Diese Hausarbeit sucht eine Annäherung an die Degradationserscheinungen im Mittelmeerraum, insbesondere unter Berücksichtigung der dort anzutreffenden Böden mit den daraus resultierenden ökologischen, ökonomischen sowie sozio- kulturellen Problemen. Die Böden des mediterranen Raumes unterliegen schon seit Jahrhunderten starker Erosion, einerseits aufgrund der diese begünstigende Landesnatur mit ihren klimatischen und petrographischen Voraussetzungen, andererseits aber auch als Folge menschlichen Siedelns und Wirtschaftens, wobei ein sich ständig verstärkender Druck auf den Landschaftshaushalt durch Überweidung, Ackerumbruch oder Versiegelung dessen Potentiale an seine Grenzen drängte (vgl. BLAIKIE u. BROOKFIELD 1987, S.122ff). Sind solche Grenzen einmal durchbrochen, ergeben sich vielfältige Folgeprobleme, deren Rückführungen meist erheblich schwierig, bzw. irreversibel sind. So wäre z.B. Überweidung mit der daraus resultierenden Degradation der Pflanzendecke durch Einhegung rückgängig zu machen, ein flächenhafter Abtrag eines durch Viehfraß entblößten Hanges kann jedoch nur schwerlich wieder mit dem erodierten Substrat wiederbedeckt werden. Inwieweit die Anteile jener Faktoren in der Vergangenheit und gegenwärtig gewichtet waren, bzw. sind und welcher Tendenz sie in Zukunft folgen werden, wird als Kernthematik dieser Hausarbeit zu klären versucht. Hierbei soll vor allem das Phänomen der Desertifikation erörtert werden, welches sich zwar ursprünglich nur auf Randwüstenregionen bezog, sich jedoch später auch auf den
mediterranen Raum übertrug. Dem folgt zunächst eine Darstellung jüngerer multinationaler Projekte, die sich um eine Verbesserung bzw.
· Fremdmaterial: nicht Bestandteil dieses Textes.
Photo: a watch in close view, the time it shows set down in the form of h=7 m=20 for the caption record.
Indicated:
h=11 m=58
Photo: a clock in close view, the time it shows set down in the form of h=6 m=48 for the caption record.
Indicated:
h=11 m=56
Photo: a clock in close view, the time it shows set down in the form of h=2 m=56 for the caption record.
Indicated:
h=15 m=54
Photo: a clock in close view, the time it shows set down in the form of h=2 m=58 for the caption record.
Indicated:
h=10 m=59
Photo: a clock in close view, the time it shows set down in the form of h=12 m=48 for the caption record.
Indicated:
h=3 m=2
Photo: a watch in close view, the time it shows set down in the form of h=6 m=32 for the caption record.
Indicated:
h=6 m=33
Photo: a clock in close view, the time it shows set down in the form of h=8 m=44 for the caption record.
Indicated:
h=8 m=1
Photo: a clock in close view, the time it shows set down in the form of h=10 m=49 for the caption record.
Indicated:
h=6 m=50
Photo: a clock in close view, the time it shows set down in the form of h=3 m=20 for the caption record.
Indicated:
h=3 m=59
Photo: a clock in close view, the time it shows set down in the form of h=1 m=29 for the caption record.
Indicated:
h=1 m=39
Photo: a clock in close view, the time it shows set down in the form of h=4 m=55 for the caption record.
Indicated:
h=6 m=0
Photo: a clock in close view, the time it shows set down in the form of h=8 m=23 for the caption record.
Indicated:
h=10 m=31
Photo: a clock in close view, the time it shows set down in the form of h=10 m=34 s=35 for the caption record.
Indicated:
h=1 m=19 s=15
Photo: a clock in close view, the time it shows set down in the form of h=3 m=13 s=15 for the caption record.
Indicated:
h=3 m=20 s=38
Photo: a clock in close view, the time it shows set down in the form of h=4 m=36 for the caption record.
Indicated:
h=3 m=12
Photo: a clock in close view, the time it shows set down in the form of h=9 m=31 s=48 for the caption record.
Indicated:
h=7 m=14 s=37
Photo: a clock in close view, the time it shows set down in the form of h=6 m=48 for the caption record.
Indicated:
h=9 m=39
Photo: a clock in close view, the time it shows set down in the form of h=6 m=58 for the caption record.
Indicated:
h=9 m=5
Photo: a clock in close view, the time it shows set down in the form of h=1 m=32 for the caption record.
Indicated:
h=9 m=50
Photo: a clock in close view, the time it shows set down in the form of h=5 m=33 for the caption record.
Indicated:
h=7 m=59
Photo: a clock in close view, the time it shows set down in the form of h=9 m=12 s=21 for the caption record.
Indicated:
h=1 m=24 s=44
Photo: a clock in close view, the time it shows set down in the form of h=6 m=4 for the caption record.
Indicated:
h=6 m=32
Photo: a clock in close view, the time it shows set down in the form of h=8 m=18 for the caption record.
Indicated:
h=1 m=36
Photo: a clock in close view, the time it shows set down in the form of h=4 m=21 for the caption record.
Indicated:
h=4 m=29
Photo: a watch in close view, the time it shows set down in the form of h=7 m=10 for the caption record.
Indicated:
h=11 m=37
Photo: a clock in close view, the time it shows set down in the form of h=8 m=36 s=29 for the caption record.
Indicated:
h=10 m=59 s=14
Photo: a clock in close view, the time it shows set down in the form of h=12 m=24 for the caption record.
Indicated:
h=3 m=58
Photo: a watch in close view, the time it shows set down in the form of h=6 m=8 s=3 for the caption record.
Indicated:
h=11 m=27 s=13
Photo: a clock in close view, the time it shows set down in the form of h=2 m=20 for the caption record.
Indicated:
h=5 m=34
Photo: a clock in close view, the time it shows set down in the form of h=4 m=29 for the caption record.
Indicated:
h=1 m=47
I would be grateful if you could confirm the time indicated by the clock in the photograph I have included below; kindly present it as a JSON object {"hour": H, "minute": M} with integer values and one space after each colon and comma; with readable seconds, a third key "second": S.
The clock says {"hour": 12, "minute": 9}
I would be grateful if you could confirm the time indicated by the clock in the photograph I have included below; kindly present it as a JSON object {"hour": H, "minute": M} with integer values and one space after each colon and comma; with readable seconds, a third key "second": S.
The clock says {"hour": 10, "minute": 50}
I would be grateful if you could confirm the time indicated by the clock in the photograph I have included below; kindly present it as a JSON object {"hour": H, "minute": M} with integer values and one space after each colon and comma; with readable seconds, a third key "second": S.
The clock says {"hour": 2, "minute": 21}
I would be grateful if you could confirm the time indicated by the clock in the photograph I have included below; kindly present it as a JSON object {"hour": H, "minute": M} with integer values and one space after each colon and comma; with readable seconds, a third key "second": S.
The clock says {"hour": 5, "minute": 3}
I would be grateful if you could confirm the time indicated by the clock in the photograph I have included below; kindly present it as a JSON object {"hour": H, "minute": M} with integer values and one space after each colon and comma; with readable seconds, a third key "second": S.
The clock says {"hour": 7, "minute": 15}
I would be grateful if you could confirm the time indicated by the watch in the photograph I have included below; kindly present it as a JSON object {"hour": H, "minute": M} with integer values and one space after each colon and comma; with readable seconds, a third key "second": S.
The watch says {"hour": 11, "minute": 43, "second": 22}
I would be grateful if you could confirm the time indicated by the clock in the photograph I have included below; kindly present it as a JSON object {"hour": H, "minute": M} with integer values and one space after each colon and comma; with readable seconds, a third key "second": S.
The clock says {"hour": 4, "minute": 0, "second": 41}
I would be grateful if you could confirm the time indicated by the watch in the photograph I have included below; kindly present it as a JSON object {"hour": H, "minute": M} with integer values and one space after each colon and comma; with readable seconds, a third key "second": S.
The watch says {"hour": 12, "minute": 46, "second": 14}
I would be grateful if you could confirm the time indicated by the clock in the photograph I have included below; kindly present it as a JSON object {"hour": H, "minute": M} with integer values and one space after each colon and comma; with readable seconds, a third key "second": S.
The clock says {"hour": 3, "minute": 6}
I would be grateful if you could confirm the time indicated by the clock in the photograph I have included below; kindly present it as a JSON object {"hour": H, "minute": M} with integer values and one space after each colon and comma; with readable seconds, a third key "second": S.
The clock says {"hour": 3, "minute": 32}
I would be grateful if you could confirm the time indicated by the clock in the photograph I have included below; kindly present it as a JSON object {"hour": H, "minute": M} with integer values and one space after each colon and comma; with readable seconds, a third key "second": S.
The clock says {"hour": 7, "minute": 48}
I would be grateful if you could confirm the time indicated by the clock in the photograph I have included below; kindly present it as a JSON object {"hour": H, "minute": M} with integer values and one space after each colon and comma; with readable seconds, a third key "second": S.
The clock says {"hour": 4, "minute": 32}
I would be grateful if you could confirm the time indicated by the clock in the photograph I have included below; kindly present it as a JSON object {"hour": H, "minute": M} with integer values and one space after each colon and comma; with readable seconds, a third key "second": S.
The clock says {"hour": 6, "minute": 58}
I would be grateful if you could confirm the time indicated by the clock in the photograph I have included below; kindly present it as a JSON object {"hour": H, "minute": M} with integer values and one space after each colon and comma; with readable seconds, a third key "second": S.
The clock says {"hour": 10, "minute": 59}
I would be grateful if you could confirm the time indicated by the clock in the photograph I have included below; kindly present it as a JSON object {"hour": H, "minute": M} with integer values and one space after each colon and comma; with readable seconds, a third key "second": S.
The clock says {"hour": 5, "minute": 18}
Vermeidung der Erosionsphänomene bemühen. Dabei sind besonders querschnittsorientierte Projekte hervorzuheben, welche auf möglichst umfassende Verbesserungen auf allen Ebenen, sei es auf der ökologischen, ökonomischen, sozialen oder politischen abzielen. Die daraus resultierenden Erfolge zeigen einen gangbaren Weg in die Zukunft auf. Das sich in der Praxis selbstverständlich Schwierigkeiten ergeben, insbesondere im Zuge integrativen, komplexen Managements, welches auf schnelle, umfassende Akzeptanz und Umsetzungsbereitschaft weiter Bevölkerungsteile angewiesen ist, soll jedoch nicht verschwiegen werden. Zum Schluss versucht ein kurzer Ausblick Möglichkeiten und Grenzen aufzuzeigen, die langfristig einen gangbaren Weg hin zu einem wirksamen Bodenschutz weisen könnten.
Inhaltsverzeichnis
1) Einführung
2) Versuch einer allgemeinen Charakterisierung der Erosionsproblematik im mediterranen Raum
3) Bodentypen und deren Vergesellschaftungen im Mittelmeerraum
4) Die wichtigsten Degradationsformen der Böden des mediterranen Raumes
5) Ursachenklärung
6) Maßnahmen zur Einschränkung der Degradationsprozesse
7) Schwierigkeiten und Grenzen bei der Anwendung bodenschützender Aktivitäten
8) Ausblick
Zielsetzung und thematische Schwerpunkte
Die Hausarbeit untersucht die komplexen Degradationserscheinungen mediterraner Böden, analysiert deren ökologische, ökonomische sowie sozio-kulturelle Auswirkungen und bewertet Ansätze für einen effektiven, nachhaltigen Bodenschutz unter Einbeziehung lokaler Akteure.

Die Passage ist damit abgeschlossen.